Non tutti comunque concordano nel ritenere la
calvizie una sorta di ritorno a fattezze
infantili ispiratrici d’istinti più amorevoli proprio quando l’individuo,
entrando in una fase di decadimento fisico e intellettuale, ne ha più bisogno.
Tanto più poi che, al contrario, l’uomo non perde la barba che in realtà è
prerogativa di mascolinità.
Secondo diversi studiosi invece, la perdita di
capelli e il mantenimento della peluria sul mento sono interpretabili come
indicatori dell’autorevolezza data dall’età, assieme al fatto che collera e
determinazione generebbero un arrossamento maggiormente visibile della pelata.

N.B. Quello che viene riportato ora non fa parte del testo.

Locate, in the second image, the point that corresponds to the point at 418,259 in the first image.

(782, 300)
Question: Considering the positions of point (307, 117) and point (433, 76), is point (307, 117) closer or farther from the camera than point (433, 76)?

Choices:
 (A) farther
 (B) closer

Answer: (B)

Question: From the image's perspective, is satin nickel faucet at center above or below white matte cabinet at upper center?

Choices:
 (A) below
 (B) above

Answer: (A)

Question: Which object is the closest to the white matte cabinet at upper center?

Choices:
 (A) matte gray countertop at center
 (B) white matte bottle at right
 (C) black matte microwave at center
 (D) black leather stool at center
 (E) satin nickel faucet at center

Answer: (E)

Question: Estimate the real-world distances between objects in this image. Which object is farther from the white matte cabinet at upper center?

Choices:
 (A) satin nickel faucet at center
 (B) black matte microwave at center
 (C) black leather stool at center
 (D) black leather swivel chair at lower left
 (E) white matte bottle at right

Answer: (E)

Anche questa tesi tuttavia, suscitando più perplessità di quante ne risolva,
potrebbe invece rafforzare l’opinione di quanti pensano che la calvizie non
debba per forza avere uno scopo particolare se non quello d’essere inscritto
nei nostri geni.
c ) Riferimenti bibliografici
Desmond
Morris, Il nostro corpo, Milano
1986, Arnoldo Mondadori Editore.
Desmond Morris, L’uomo e i suoi gesti, Milano, V
edizione 1987, Arnoldo Mondadori Editore S.p.A
Desmond
Morris, Il nostro corpo, Milano 1°
edizione 1982, Arnoldo Mondadori Editore S.p.A
Allan
& Barbara Pease, Perché gli uomini
.. Perché le donne .. La bibbia del vivere in due, Milano 2006, RCS Libri S. p. A.